Need help in a real analysis question

[zztc2004]

I am trying to prove a question :
Assume K$$\inR^{m}$$ is compact and {xn} (n from 1 to infinite) is a sequence of points in K that does not converge . Prove that there are 2 subsequences that converge to different points in K .
Hint : Let yi=x$$_{ni}$$ be one subsequence that converges to a point in K. what is the consequence of the fact that the whole sequence goes not converge to y .

 

[Bacle]

Hi, zz:

You may be able to argue that if two subsequences {x_ni} and {x_nj} of {x_n}
converge to the same value x, then the original sequence {x_n} must itself converge
to x . It seems clear this would be true if X is metric/metrizable, when you can just use the triangle inequality, but let's see the more general case:

So assume that. Then for every 'hood U_x of x, ( 'hood :=neighborhood) there
is an N with : x_ni is in U_x for i>n, and x_nj is also in U_x.
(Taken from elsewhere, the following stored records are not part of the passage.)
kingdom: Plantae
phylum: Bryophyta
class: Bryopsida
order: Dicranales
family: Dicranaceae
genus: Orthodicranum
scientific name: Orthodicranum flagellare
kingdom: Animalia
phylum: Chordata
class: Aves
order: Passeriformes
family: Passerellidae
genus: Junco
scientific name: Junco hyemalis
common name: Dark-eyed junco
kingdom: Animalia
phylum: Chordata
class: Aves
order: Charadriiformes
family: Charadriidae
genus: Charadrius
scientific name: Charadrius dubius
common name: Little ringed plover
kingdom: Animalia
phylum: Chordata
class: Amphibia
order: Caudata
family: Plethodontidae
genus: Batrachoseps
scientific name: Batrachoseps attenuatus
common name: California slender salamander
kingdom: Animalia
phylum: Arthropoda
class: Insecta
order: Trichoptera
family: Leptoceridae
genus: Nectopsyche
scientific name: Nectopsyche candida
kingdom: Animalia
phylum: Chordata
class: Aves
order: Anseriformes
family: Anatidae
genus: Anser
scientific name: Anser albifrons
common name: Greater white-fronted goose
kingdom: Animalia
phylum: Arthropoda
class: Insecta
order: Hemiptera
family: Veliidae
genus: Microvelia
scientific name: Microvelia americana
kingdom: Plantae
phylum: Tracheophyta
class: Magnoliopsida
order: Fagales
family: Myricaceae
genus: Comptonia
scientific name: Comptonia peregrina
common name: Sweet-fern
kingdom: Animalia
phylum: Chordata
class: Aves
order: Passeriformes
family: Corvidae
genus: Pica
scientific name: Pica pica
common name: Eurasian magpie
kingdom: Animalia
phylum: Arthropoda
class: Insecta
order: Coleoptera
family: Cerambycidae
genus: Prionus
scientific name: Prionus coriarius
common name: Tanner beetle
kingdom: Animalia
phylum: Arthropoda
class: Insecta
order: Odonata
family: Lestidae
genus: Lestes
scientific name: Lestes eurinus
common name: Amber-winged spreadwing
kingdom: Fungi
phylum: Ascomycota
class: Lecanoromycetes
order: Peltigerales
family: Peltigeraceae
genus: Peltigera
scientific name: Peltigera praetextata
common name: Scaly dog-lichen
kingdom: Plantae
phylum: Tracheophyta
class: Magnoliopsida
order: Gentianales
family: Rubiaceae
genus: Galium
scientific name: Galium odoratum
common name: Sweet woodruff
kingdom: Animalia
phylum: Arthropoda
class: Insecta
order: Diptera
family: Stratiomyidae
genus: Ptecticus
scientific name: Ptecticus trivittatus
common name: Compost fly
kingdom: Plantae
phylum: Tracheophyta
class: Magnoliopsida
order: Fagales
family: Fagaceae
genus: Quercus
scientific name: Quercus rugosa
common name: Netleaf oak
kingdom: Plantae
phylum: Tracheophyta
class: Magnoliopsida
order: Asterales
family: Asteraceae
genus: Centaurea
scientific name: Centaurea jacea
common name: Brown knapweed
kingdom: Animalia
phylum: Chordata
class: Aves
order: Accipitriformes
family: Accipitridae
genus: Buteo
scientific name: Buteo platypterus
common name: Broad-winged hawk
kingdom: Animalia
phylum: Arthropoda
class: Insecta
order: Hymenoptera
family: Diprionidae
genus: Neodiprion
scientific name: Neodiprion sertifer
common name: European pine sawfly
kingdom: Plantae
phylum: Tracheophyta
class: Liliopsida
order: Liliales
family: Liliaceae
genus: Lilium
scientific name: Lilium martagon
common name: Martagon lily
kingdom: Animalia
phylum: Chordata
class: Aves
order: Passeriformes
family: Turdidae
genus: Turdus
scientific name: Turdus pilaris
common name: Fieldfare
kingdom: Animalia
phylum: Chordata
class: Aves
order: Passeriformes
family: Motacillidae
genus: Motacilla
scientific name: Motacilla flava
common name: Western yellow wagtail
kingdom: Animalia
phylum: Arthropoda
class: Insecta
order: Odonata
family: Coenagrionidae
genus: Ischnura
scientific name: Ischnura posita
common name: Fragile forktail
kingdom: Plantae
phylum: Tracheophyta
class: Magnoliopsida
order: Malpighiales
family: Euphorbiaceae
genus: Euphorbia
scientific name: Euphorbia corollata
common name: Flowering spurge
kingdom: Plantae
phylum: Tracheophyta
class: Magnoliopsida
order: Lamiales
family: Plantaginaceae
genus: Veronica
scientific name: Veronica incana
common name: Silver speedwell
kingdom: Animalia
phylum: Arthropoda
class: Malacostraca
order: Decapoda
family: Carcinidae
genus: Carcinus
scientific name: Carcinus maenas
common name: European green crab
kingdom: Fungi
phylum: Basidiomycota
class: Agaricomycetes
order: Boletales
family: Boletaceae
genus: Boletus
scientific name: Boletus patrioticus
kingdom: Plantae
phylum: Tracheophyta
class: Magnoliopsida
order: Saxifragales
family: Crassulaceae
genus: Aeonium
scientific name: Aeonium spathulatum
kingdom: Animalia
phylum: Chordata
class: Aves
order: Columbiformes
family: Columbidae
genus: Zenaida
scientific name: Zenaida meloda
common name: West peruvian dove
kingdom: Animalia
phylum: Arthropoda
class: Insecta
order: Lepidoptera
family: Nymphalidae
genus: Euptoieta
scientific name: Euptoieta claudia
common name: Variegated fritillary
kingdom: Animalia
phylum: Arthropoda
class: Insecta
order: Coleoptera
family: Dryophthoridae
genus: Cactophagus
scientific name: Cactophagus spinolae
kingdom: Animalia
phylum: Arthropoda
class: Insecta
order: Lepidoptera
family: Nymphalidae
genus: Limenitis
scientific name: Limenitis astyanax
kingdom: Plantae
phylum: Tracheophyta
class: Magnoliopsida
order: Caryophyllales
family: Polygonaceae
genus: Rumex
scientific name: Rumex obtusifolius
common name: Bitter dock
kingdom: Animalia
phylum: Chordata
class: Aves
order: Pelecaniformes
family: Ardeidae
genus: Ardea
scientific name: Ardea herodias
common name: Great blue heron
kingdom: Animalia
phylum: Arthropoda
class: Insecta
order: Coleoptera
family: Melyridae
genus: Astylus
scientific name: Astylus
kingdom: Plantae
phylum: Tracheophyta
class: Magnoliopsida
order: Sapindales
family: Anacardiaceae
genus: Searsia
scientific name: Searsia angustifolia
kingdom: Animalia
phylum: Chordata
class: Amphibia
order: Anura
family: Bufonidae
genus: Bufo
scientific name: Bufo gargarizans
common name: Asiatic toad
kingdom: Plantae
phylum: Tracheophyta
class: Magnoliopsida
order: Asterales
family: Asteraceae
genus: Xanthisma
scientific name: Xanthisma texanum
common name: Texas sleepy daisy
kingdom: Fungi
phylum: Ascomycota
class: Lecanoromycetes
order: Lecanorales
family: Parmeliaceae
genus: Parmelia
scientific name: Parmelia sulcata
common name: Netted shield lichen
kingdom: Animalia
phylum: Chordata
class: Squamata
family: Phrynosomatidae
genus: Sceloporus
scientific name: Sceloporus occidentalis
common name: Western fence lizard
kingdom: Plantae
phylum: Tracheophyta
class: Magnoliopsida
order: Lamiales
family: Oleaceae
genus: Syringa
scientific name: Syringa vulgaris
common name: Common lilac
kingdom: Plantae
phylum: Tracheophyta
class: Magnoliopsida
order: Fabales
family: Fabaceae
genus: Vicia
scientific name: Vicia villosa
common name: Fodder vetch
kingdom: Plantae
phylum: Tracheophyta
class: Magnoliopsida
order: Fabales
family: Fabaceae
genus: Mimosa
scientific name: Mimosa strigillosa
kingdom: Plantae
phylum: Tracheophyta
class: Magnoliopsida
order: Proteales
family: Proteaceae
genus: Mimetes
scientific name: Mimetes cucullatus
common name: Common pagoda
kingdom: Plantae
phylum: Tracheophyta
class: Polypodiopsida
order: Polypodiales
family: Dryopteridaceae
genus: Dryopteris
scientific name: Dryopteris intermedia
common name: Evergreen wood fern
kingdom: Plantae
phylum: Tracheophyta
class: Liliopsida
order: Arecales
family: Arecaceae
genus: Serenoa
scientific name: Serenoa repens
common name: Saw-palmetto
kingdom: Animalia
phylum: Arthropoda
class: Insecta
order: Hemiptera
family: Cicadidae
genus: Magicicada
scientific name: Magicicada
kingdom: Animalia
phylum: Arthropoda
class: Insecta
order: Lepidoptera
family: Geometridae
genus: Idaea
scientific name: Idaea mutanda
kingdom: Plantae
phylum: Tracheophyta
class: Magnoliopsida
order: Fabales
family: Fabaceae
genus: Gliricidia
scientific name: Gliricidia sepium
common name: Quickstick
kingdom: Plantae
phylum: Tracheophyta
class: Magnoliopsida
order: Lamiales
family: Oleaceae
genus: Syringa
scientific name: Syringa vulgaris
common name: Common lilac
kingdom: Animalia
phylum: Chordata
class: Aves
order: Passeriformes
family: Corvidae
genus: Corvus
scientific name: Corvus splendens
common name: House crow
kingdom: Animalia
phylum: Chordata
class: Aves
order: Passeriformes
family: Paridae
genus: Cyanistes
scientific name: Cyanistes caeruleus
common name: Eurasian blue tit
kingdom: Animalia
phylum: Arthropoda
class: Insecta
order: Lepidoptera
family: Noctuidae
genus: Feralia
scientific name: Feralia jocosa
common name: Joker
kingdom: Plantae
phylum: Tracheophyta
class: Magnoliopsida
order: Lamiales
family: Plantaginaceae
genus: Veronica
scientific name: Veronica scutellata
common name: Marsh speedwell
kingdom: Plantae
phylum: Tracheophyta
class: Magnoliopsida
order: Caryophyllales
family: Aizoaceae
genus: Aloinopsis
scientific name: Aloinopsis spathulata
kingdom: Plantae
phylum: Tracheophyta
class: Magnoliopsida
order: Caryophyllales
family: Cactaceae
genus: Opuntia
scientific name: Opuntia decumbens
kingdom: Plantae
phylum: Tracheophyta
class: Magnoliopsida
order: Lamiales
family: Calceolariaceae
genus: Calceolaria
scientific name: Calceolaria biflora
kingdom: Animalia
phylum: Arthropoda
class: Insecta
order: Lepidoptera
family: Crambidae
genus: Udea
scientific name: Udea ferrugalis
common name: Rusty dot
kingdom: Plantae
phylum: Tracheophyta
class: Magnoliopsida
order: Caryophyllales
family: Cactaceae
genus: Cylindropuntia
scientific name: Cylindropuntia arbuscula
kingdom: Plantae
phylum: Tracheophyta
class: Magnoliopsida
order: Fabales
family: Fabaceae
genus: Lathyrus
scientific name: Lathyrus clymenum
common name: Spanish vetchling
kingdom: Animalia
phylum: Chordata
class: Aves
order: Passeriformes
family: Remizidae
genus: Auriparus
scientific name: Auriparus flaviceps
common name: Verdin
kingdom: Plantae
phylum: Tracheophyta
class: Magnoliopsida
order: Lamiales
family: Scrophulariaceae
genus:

I think that is almost it.

 

[dimitri151]

Look up Heine-Borel Theorem. See if that and the given condition of compactness tells you anything about K. Also look up Bolzano-Weierstrass Theorem. See if that helps you show there is a convergent subsequence. Also, if you can show there is one converging subsequence why is it that the whole given sequence doesn't converge? Can you do a subsequence-ectomy, then B-W Th again on what's left? I won't say more.